▶ Required action 1
Decide whether each statement agrees with the forum post, answering yes or no and quoting the deciding words: (a) The writer was diagnosed at age 21. (b) The writer's childhood friendships usually lasted for several years. (c) The writer needs a lot of time alone.
▶ Required action 2
Condense the paragraph of the forum post beginning "However recently I have started" into a short bulleted list that keeps its main facts.
▶ Required action 3
Copy out the forum post's text from "I have had friends" to "stupid and tense?" with no changes.

▶ Text block
No friends

Are there any other people on this forum with Asperger's who literally have no friends at this point in time, and that includes being in a relationship?

I have had friends before, but not since I was 11 years old, and the friendships I had as a child usually broke down after only a few weeks. I have a history of struggling to maintain friendships, although they were enjoyable while they lasted, but once I started secondary school, making friends became completely insurmountable. I became a loner, the kid no-one talked to, and I amused myself. Not that I really minded this at the time, because I had my own interests to fall back on, and I soon came to the conclusion that small talk was too difficult, pointless, and often boring. Why bother with something that is so difficult and made me feel so stupid and tense?

However recently I have started to question whether or not I should try and make friends again. I do like company, and I don't want to spend my life alone. I want to have a soul-mate, someone I can enjoy life with, and go places with. However I need a lot of time alone as well - this is my conundrum.

Is it normal within the world of AS not to have any friends at all? At school I was excluded from friendship groups because I did not speak enough, or was too clingy!. I tried my hardest to fit in; I took on the quiet 'good girl' persona, but this did not work, so I became troublesome and annoyed people to get some social feedback. Obviously this just meant that  I was singled out as weird and strange, but no one told me how to navigate the social world (I was not diagnosed until I was 21).

(Transcribed page contents)
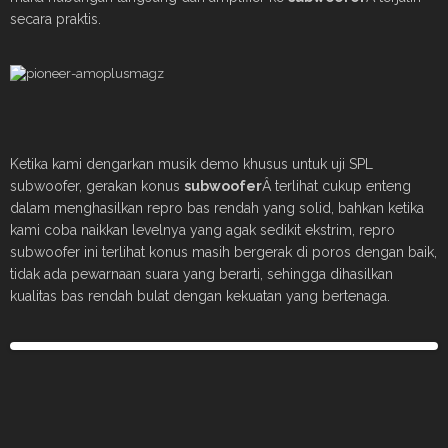
secara praktis.
Ketika kami dengarkan musik demo khusus untuk uji SPL
subwoofer, gerakan konus
subwoofer
Â terlihat cukup enteng
dalam menghasilkan repro bas rendah yang solid, bahkan ketika
kami coba naikkan levelnya yang agak sedikit ekstrim, repro
subwoofer ini terlihat konus masih bergerak di poros dengan baik,
tidak ada pewarnaan suara yang berarti, sehingga dihasilkan
kualitas bas rendah bulat dengan kekuatan yang bertenaga.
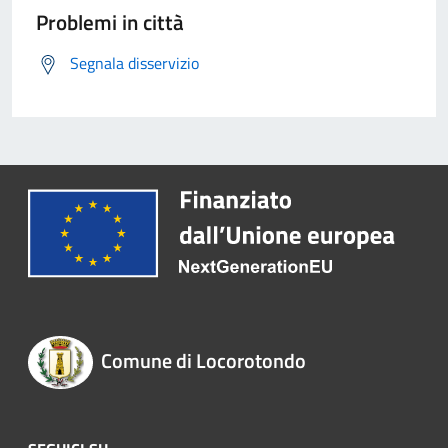
Problemi in città
Segnala disservizio
Comune di Locorotondo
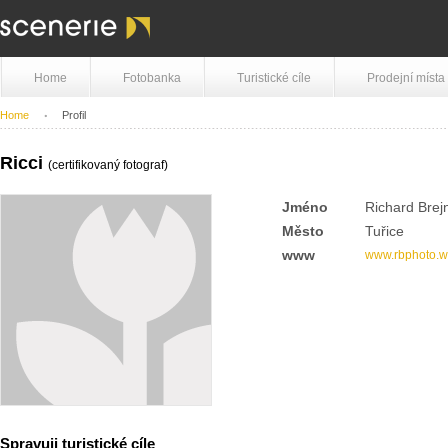
Home
Fotobanka
Turistické cíle
Prodejní místa
Home
Profil
Ricci
(certifikovaný fotograf)
Jméno
Richard Brej
Město
Tuřice
www
www.rbphoto.w
Spravuji turistické cíle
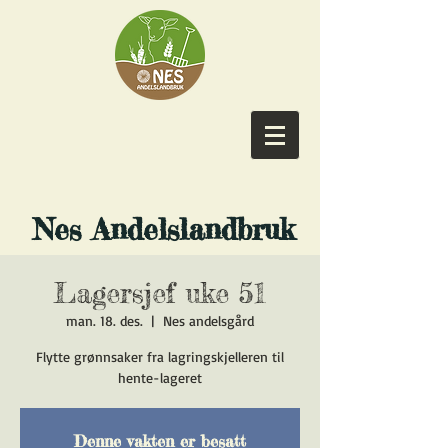
​ Nes Andelslandbruk
Lagersjef uke 51
man. 18. des.
  |  
Nes andelsgård
Flytte grønnsaker fra lagringskjelleren til
hente-lageret
Denne vakten er besatt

▶ Exercise answer 1
(a) Yes: "I was not diagnosed until I was 21"
(b) No: "the friendships I had as a child usually broke down after only a few weeks"
(c) Yes: "I need a lot of time alone as well"

▶ Exercise answer 2
- The writer has recently begun to question whether to try making friends again.
- The writer likes company and does not want to spend life alone.
- The writer wants a soul-mate to enjoy life and go places with.
- The writer also needs a lot of time alone, which is the conundrum.

▶ Exercise answer 3
I have had friends before, but not since I was 11 years old, and the friendships I had as a child usually broke down after only a few weeks. I have a history of struggling to maintain friendships, although they were enjoyable while they lasted, but once I started secondary school, making friends became completely insurmountable. I became a loner, the kid no-one talked to, and I amused myself. Not that I really minded this at the time, because I had my own interests to fall back on, and I soon came to the conclusion that small talk was too difficult, pointless, and often boring. Why bother with something that is so difficult and made me feel so stupid and tense?